:: What needs to be done ::
Transcribe only the lines of the listing below from the one holding "ring tip: (655, 423)" through the one holding "thumb mcp: (679, 501)", inclusive, without any change.
====
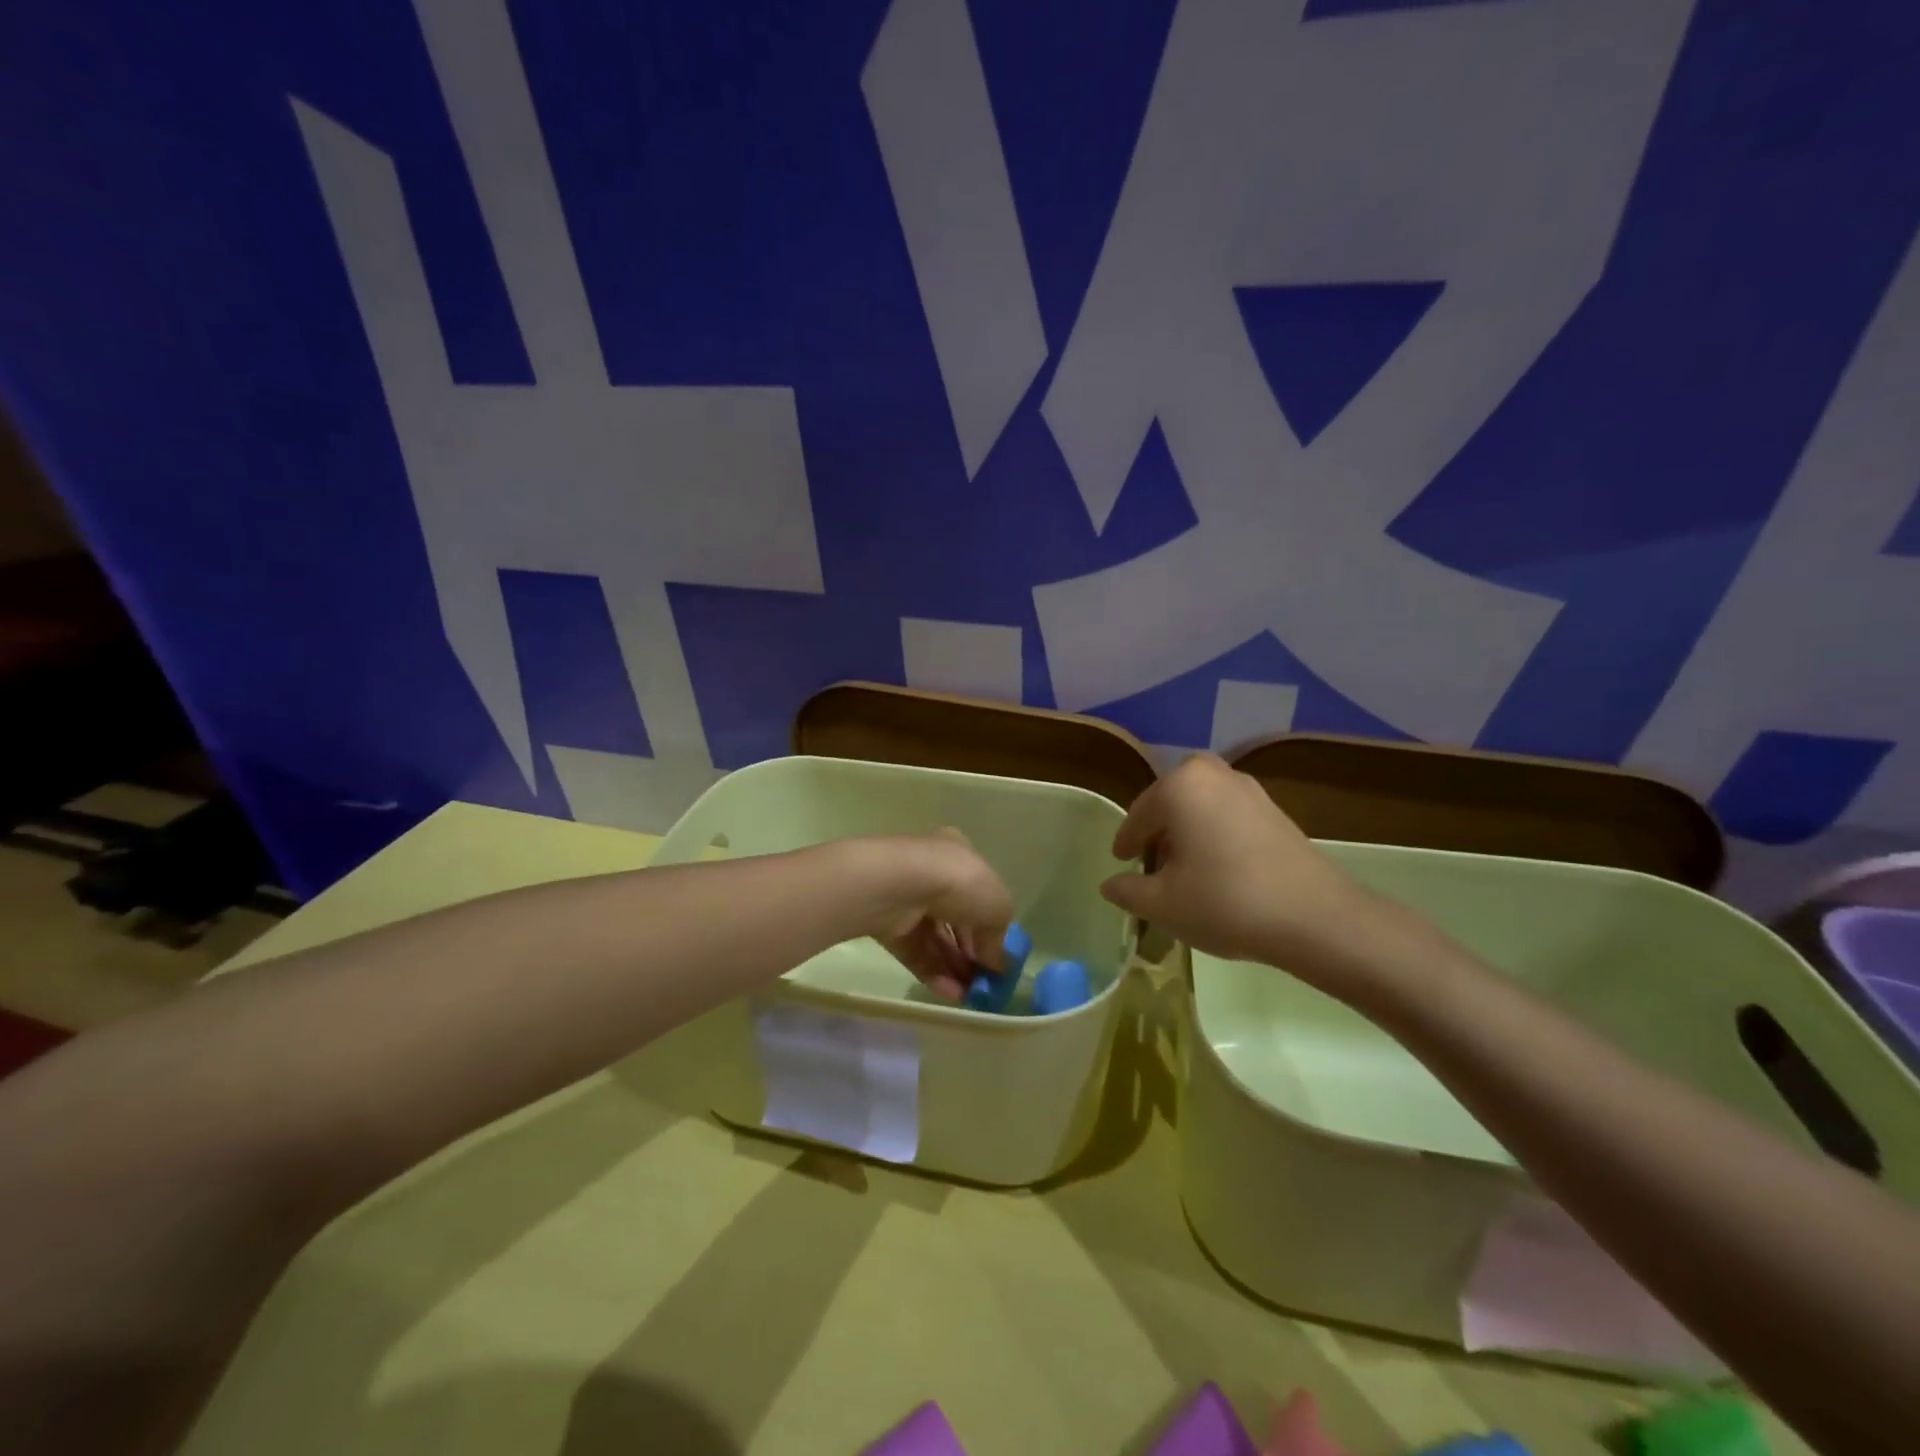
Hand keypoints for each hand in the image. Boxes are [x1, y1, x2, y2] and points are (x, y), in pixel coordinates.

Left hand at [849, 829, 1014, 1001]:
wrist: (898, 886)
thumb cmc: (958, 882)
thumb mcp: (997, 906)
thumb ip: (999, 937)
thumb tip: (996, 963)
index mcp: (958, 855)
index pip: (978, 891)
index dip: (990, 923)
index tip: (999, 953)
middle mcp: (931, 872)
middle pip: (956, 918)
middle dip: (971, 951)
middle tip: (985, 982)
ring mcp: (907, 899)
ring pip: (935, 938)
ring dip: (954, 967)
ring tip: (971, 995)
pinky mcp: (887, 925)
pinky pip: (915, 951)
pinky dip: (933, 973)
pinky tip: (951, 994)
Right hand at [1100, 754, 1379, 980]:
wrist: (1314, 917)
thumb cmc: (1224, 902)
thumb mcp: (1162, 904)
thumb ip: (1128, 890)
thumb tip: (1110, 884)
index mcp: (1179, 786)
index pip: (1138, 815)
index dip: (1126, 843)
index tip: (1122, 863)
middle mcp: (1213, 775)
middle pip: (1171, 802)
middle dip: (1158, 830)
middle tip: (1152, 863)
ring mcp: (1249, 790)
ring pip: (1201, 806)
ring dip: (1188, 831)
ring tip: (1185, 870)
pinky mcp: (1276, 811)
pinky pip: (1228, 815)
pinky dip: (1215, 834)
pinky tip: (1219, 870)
====
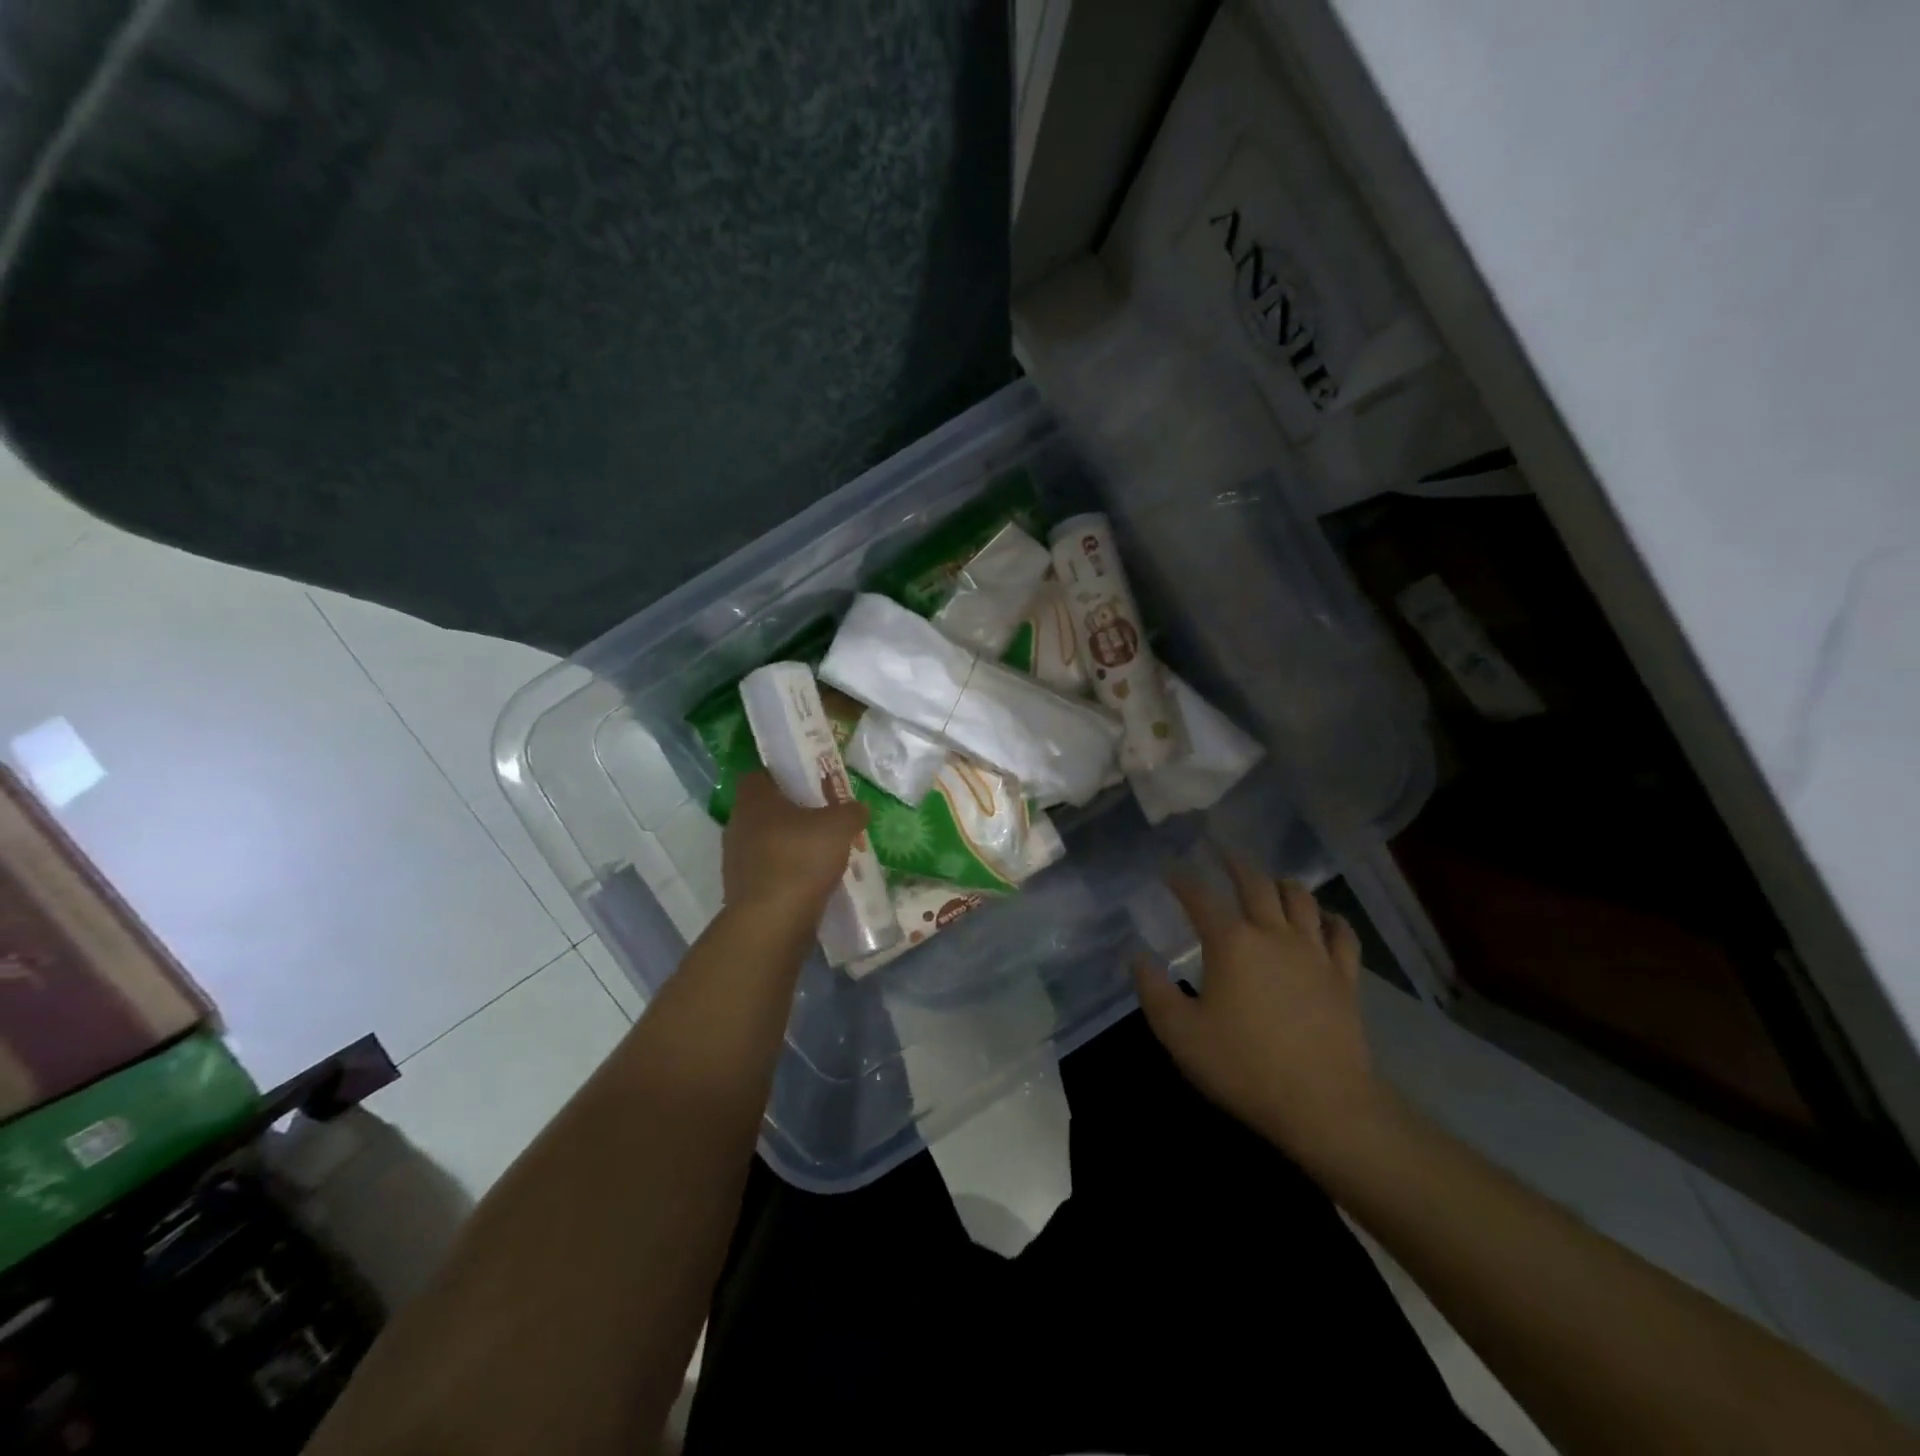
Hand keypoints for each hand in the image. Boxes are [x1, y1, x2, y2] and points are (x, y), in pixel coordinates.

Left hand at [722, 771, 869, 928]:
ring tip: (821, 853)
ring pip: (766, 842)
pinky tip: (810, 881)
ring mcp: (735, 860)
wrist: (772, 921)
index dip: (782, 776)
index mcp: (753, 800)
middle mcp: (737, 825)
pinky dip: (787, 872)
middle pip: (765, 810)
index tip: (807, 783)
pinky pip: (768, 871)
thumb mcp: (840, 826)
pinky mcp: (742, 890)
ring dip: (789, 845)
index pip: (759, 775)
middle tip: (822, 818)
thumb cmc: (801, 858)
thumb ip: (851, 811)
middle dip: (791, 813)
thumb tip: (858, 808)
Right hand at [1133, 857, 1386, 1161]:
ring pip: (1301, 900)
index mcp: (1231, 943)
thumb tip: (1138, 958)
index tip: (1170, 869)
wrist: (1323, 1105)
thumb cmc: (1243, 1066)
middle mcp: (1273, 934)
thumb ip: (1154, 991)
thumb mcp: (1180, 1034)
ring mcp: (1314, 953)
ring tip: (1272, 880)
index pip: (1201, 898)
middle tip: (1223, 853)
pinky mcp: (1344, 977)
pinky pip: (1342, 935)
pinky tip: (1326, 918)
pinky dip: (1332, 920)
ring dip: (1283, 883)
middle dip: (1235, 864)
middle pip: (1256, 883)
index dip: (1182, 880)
====
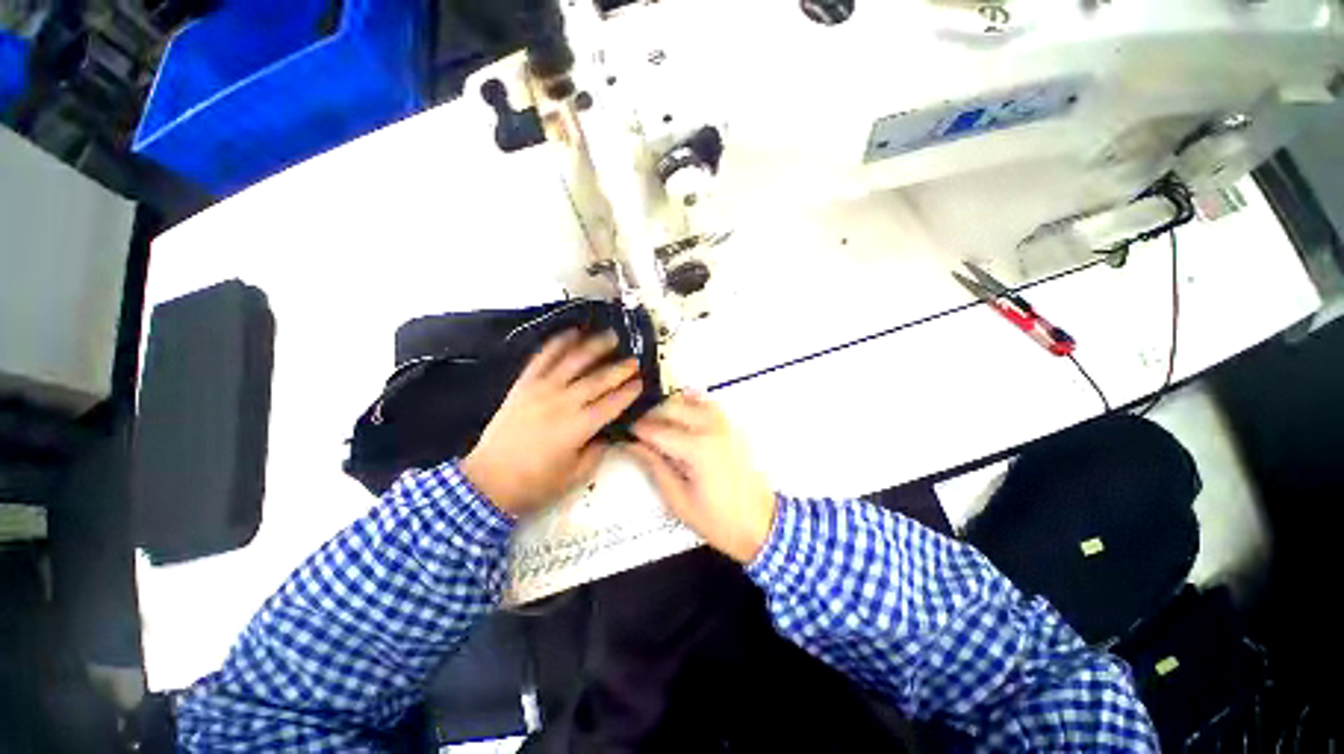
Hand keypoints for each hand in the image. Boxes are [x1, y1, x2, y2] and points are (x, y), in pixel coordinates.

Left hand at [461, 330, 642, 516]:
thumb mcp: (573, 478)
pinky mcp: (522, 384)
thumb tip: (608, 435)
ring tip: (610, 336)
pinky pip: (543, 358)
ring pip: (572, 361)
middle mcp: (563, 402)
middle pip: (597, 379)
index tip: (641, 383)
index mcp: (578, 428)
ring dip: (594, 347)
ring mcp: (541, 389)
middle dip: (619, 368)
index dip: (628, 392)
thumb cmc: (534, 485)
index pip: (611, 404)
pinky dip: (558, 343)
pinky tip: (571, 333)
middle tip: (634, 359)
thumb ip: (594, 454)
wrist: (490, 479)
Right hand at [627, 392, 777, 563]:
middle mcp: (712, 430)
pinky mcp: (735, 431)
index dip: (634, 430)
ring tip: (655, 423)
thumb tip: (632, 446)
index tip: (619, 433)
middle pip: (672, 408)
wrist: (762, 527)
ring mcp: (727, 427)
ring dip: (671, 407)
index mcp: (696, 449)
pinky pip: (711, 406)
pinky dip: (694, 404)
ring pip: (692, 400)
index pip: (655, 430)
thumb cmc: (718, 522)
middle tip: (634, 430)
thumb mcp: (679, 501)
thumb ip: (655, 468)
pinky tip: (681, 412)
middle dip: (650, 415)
====
:: Task solution ::
ring tip: (655, 423)
thumb tip: (632, 446)
index tip: (619, 433)
middle pip: (672, 408)
wrist: (762, 527)
ring mcp: (727, 427)
ring dip: (671, 407)
index mcp: (696, 449)
pinky pip: (711, 406)
pinky dip: (694, 404)
ring pip: (692, 400)
index pip: (655, 430)
thumb cmc: (718, 522)
middle tip: (634, 430)
thumb mcp: (679, 501)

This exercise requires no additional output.